Similarity in date&time

DA2023 · November 6, 2023, 5:40pm

Hi everyone,

I would like to create a workflow with a fuzzy logic for date&time. Here, I have an excel with invoice data from vendors. Invoices should be considered as duplicates if the date difference (range) is ± 7 days. The date is then considered as similar. The invoices should then be classified as 1.

At the moment, I don’t know how to check in the whole file for such “similarities”. The check has to be performed from invoice to invoice. I hope someone can help!

Best regards!

takbb · November 6, 2023, 6:12pm

Hi @DA2023, welcome to the KNIME community.

Could you clarify something please.

If you had 4 invoices from vendor A, dated:
(1)1 Oct 23
(2)5 Oct 23
(3)10 Oct 23
(4)14 Oct 23
would they all be considered the same invoice, since according to the +/- 7 day rules:
(1) is same as (2),
(2) is the same as (1) and (3)
(3) is the same as (2) and (4)?

DA2023 · November 6, 2023, 6:37pm

Hi @takbb,

thanks a lot!

Here, I also have the Invoice Amount, Invoice Number and Vendor ID. The idea is to consider transactions as duplicates, if the:

Invoice Amount, Invoice Number and Vendor ID are “exact” and
the invoice date is similar (considered as similar, if difference between the dates is: ± 7days).
If those criterias are true, then the transaction should be considered as a “duplicate”.

I would like to check for each transaction in a column of my list for such duplicates. This means, that I don’t use any other list. The similarity search should be done for all transactions/vendors in this list.

Thanks for your support!

takbb · November 6, 2023, 6:51pm

Ok, @DA2023 so we’d take into account Vendor ID, Invoice Amount, Number when matching but I’m still not sure what happens if you had the following situation:

LineNo	Vendor ID	Invoice Number	Amount	Date
1	A	0123	30.00	01-Oct-23
2	A	0123	30.00	05-Oct-23
3	A	0123	30.00	10-Oct-23
4	A	0123	30.00	14-Oct-23
5	B	0987	30.00	20-Oct-23
6	B	0987	30.00	22-Oct-23

What would be the expected outcome,
e.g It could be this:

LineNo	Vendor ID	Invoice Number	Amount	Date
1	A	0123	30.00	01-Oct-23
5	B	0987	30.00	20-Oct-23

But if not, then what would be the rule for determining which of Vendor A’s rows to keep, since each appears to be a duplicate of the one before it?

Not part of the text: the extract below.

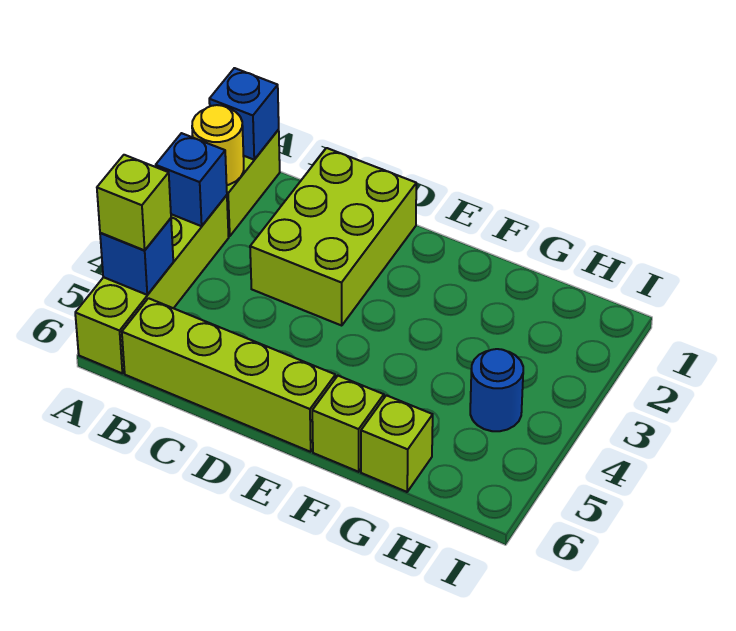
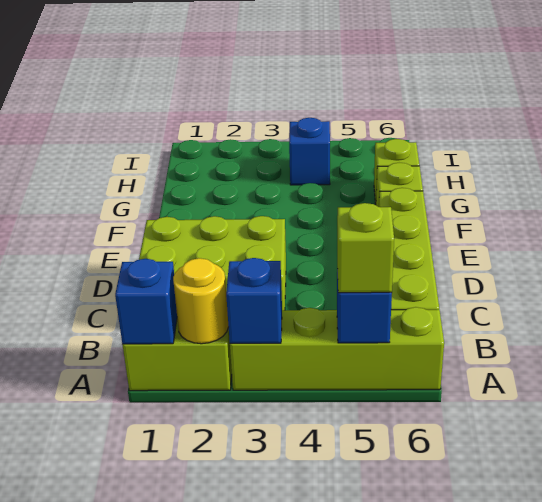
blue round brick H4 level 1 -> blue brick H4 level 1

EDIT: if I am able to assume that the above example is the correct output, then I think this workflow achieves it:

Similar Invoice Dates.knwf (70.7 KB)

This calculates a max and min date that is considered to be a “duplicate” for each row. It then joins every row to every other row that has the same vendor, invoice number and amount, so that the rows can be compared.

The rule based row splitter then decides whether the row and it’s joined companion are considered to be “duplicates” based on the +/- 7 day rule, in which case they go to the lower port. All others go to the upper port.

A joiner node is then used to match the “duplicate” rows with the rows on the upper port, keeping only those rows that DON’T match using a “Left Unmatched” join condition, so effectively the joiner becomes a filter.

After this, it removes duplication created through the original join, and then tidies up.

becomes

DA2023 · November 7, 2023, 11:18am

Many Thanks for your response @takbb !

It would be great, if the output could be similar to the “duplicate row filter”, with the duplicate classifier (chosen and duplucate) and duplicate identifier (e.g. row 12), so that the duplicates can be extracted and displayed seperately (e.g. for internal audit purposes).

Best regards!

takbb · November 7, 2023, 11:51am

Hi @DA2023 , that can be achieved by a small modification, to the joins. Instead of keeping/discarding rows in the joiners, they simply direct the row to a branch that adds the required classifiers, and then concatenates them back into the output.

Similar Invoice Dates with classifier.knwf (86.7 KB)

As you can see, this simply reports the rowid of a row chosen in favour of a duplicate, but it could be that ultimately another row was chosen in favour of that one too (as per my question about rules when there are multiple “duplicates” across a date range of more than 7 days, where Rows 1,2 and 3 are duplicates of Rows 0,1 and 2 respectively)

After that, you can deal with filtering using the classifiers.

If you want it to select a different “chosen” in the event of duplication, you’ll need to adjust the rules in the rules in the Rule Based Row Splitter.

DA2023 · November 7, 2023, 1:42pm

Hi @takbb,

many Thanks for your great support & explanations!

Best Regards!

takbb · November 7, 2023, 3:23pm

You’re welcome @DA2023 .

system · November 14, 2023, 3:23pm

This topic was automatically closed 7 days after the last reply. New replies are no longer allowed.